Solving problems is our focus across the Fedcap family of agencies. Actively pursuing precise interventions that can—and will—create innovative ways to eliminate barriers to economic well-being. In our work, we are striving to halt legacies that affect not only an individual, but a family, a community, and a generation.
There is no one size fits all solution to the issue of eliminating barriers to economic well-being, but we know there are patterns and there are consistent mechanisms that help. One of the most essential keys is having one or more champions who offer support, and who inspire the belief that a life can change for the better. Another factor is the access to new skills that provide a tactical and practical toolkit for growth.

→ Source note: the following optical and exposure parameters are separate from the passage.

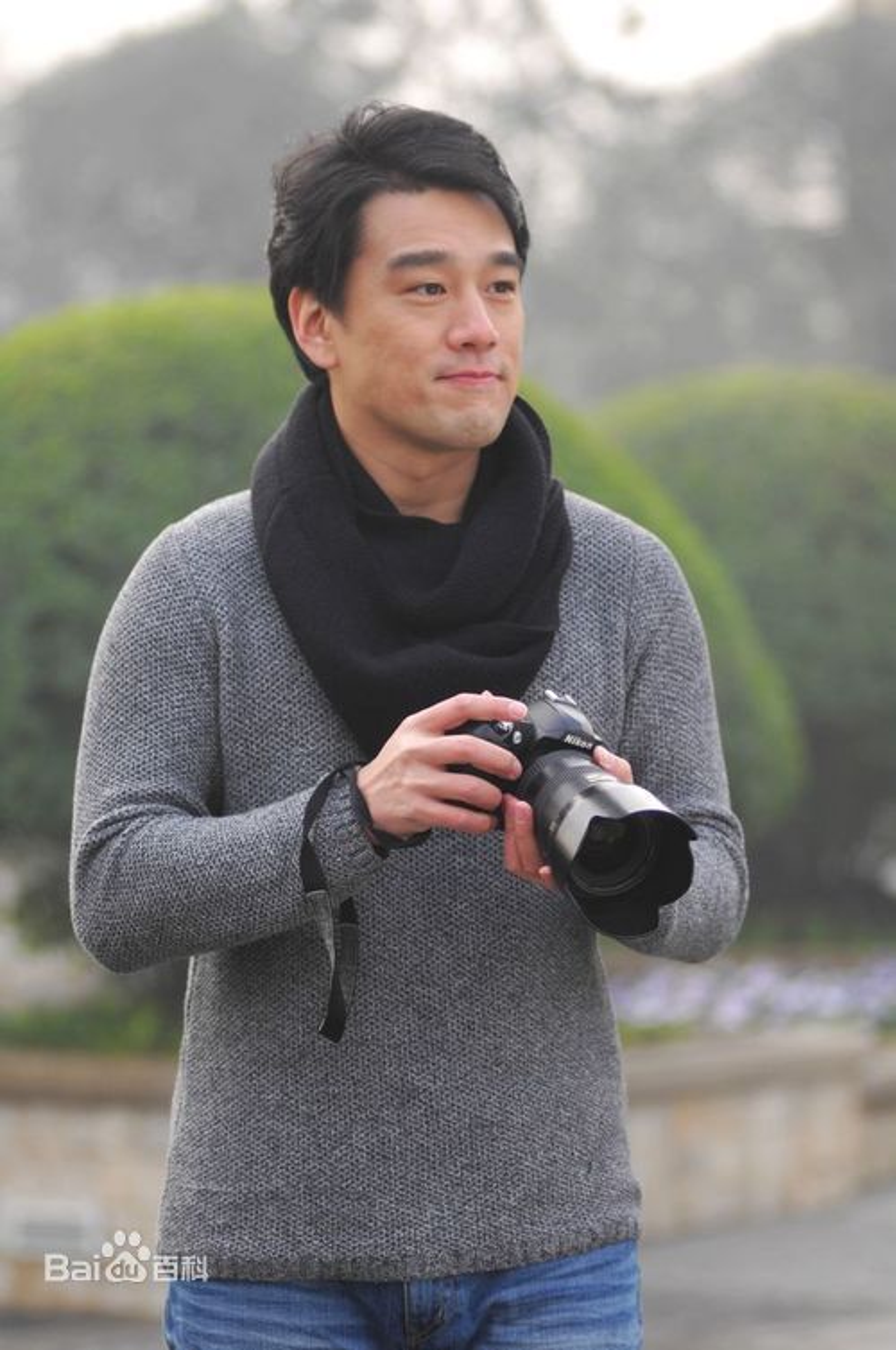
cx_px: 448
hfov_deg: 9.1
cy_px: 675
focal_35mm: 150
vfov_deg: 13.7
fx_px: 5615
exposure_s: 1/400
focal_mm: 100
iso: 200
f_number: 2.8
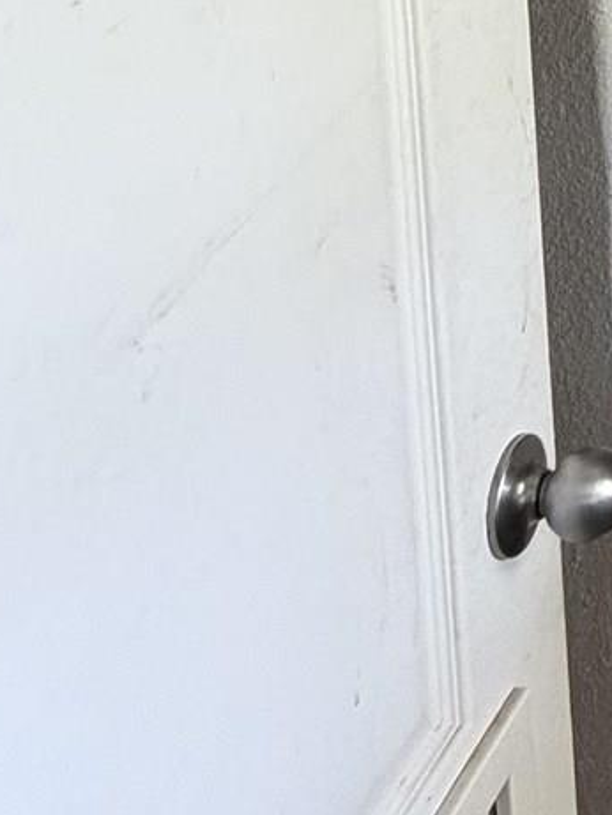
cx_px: 1305
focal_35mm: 70
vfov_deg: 23.6
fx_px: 1649
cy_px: -315
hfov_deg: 15.6
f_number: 2.2
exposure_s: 1/121
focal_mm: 2.22
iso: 320
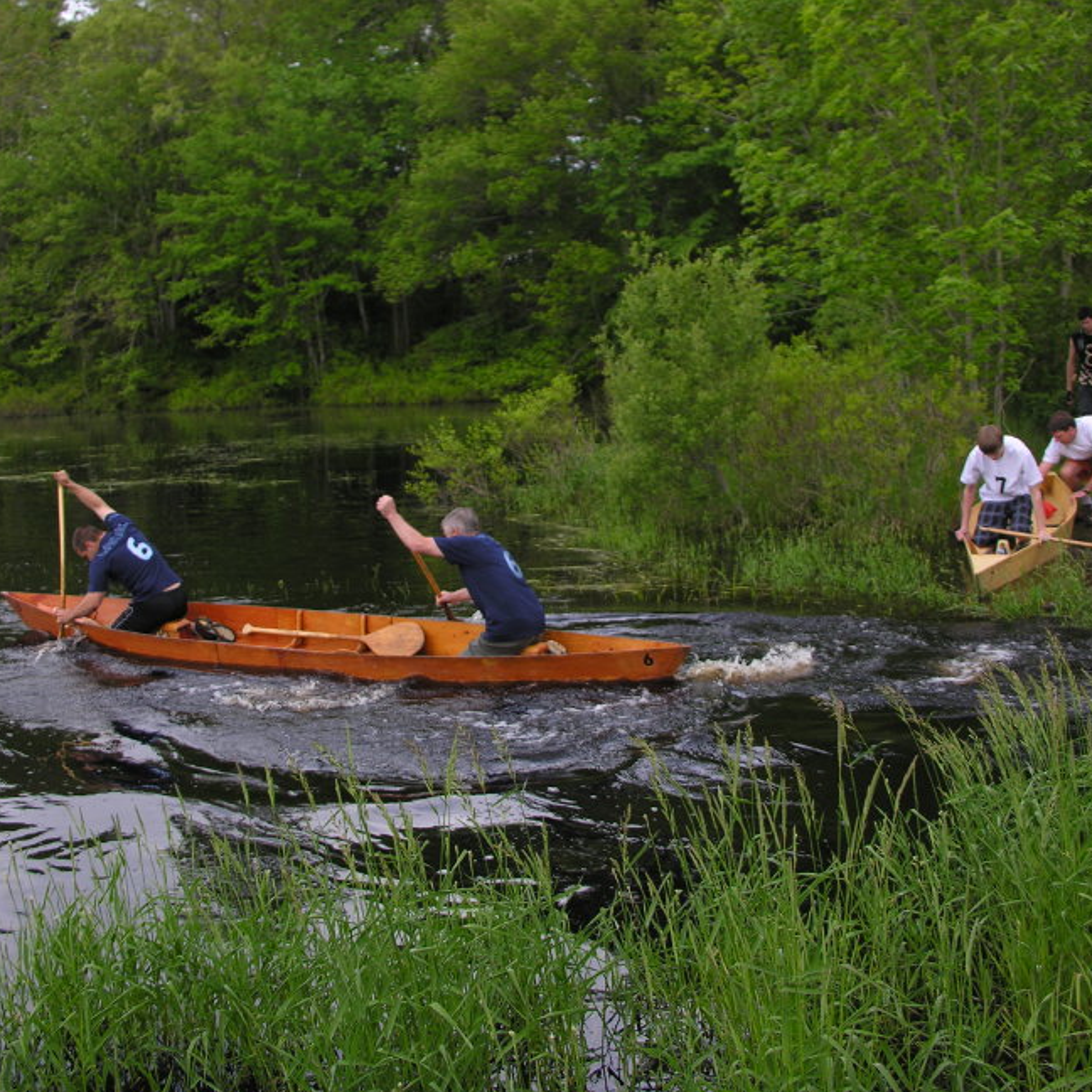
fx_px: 1499
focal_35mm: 42
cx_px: 521
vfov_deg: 40.0
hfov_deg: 40.0
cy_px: 554
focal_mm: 8.9
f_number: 2.8
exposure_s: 1/250
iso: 50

One great example of interventions that made a difference is the story of Leslie Fields. Leslie had a history of drug abuse and incarceration and a lot of bad luck around her. She was lonely, afraid and thought her life’s course was cast. But then, while in rehab, Leslie was referred to our facilities management program to learn new skills. She joined our Wildcat Neighborhood Improvement Project, did well, and then went to work at Governor’s Island. She continued to do well and was then transferred to our corporate offices in Manhattan. She says of her success, “The work was great, but it was the positive energy at Fedcap that helped me to finally being to feel better about my life. The truth is, Fedcap gave me hope when I had none. It was like suddenly I had a friend who would back me up, no matter the situation.”

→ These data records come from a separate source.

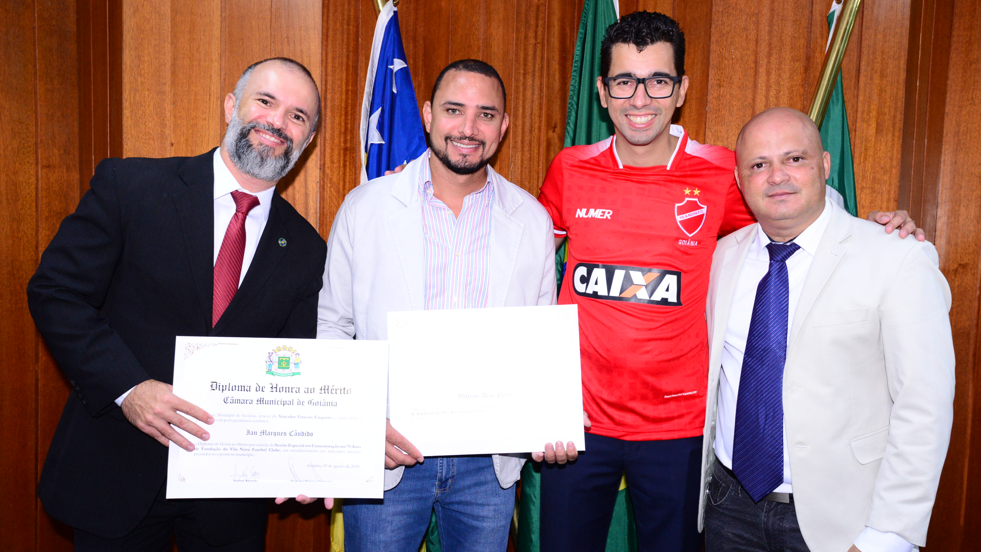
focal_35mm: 32
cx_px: 488
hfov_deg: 61.0
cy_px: 279
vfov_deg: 36.7
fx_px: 832
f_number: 7.1
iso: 2500
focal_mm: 30
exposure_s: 1/60
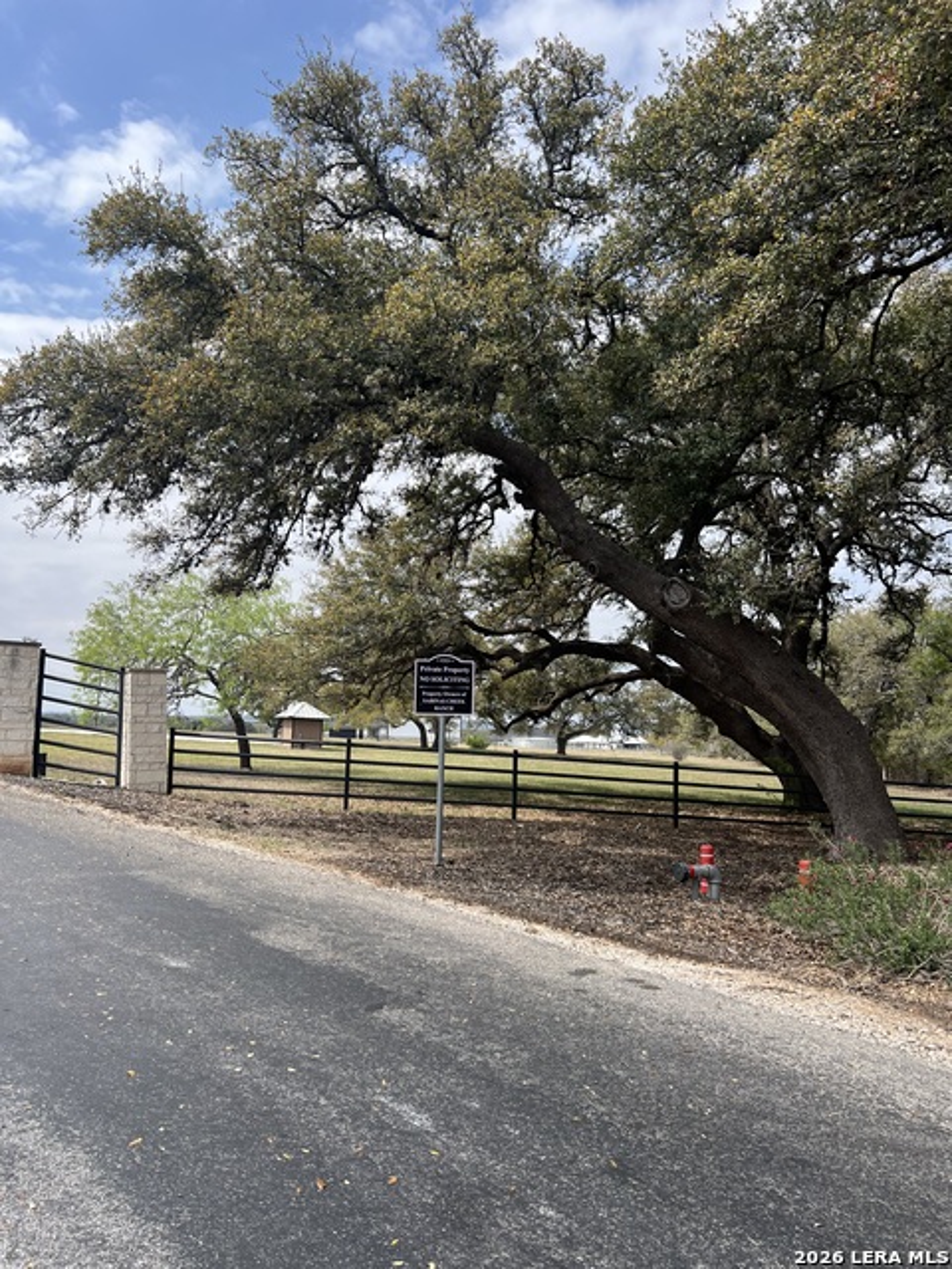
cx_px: 476
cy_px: 634
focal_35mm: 26
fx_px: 953
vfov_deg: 67.3
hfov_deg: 53.1
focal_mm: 5.7
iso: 50
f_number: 1.5
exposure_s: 1/2571
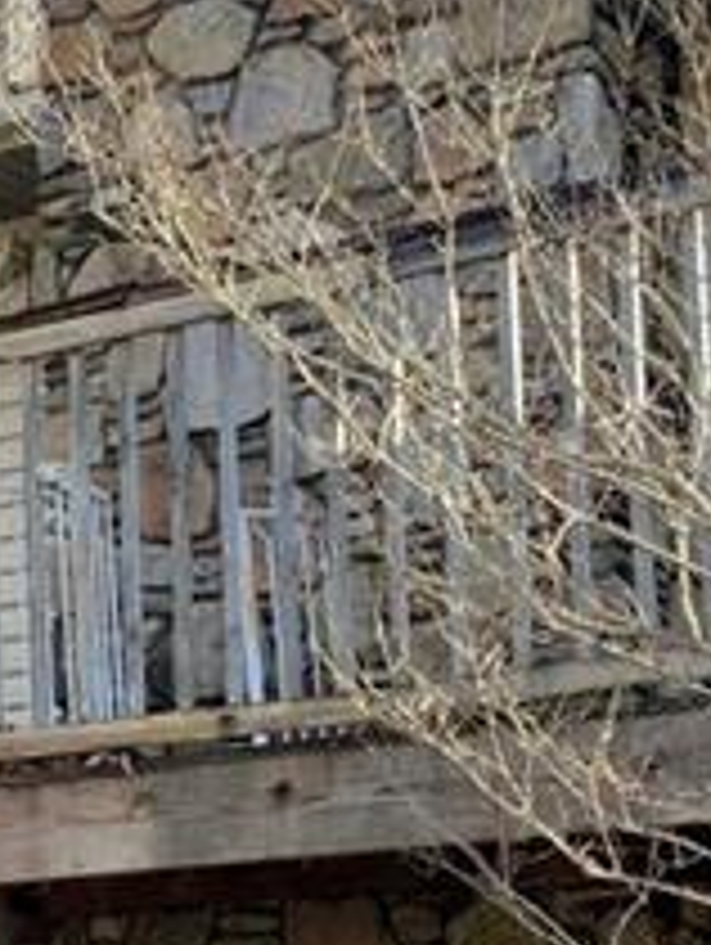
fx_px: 2596
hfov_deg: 15.3
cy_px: 828
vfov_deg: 20.3
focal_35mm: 95
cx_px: 14
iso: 25
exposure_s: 1/122
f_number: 1.8
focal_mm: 4.25
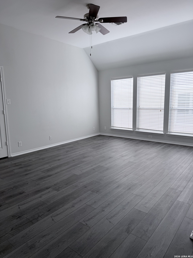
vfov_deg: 71.6
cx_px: 96
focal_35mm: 24
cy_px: 129
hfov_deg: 56.8
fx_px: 178
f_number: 1.78
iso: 100
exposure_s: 1/715
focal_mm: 6.76
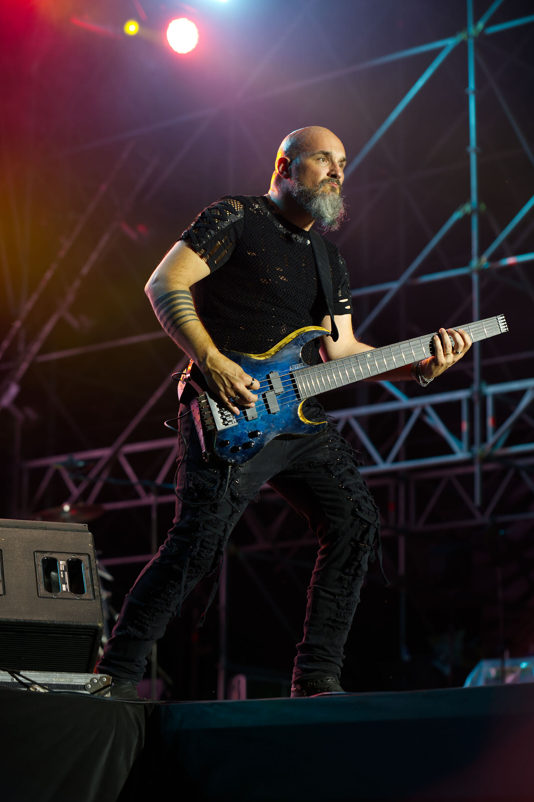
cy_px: 401
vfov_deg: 22.1
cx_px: 267
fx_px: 2048
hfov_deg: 14.9
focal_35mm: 92
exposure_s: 1/250
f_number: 3.2
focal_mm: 92
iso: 1000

Sustaining relationships, practical skills, and hope propelled Leslie Fields to a better life. These are all items that can be systematized and intentionally driven. With them and with systems in place to support them, we are working every day to solve problems, creating legacy of sustainable, relevant impact.

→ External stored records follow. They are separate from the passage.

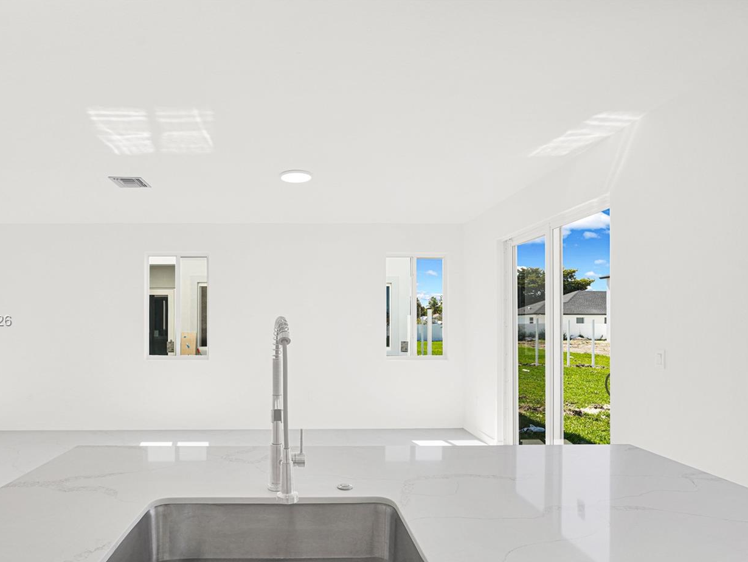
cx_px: 308
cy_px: 321
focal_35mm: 20
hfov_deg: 81.0
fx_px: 432
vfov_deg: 65.7
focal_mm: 16
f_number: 8
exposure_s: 1/30
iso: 200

I wanted to end my blog this week by sharing how much we, along with the rest of the nation—and the world—mourn the deaths of the 17 young people who were killed at the Marjory Stoneman Douglas High School in Parkland, Florida, on Valentine’s Day. The ripple effect of these—and too many other—tragic shootings will echo throughout our country and the world and will impact generations to come. These sad stories of lives cut short and the reverberations of the trauma and tragedy become part of a family and a community’s legacy. Like so many, my hope is that by working together, we as a nation can come together to solve the problems that lead to this sort of trauma and tragedy.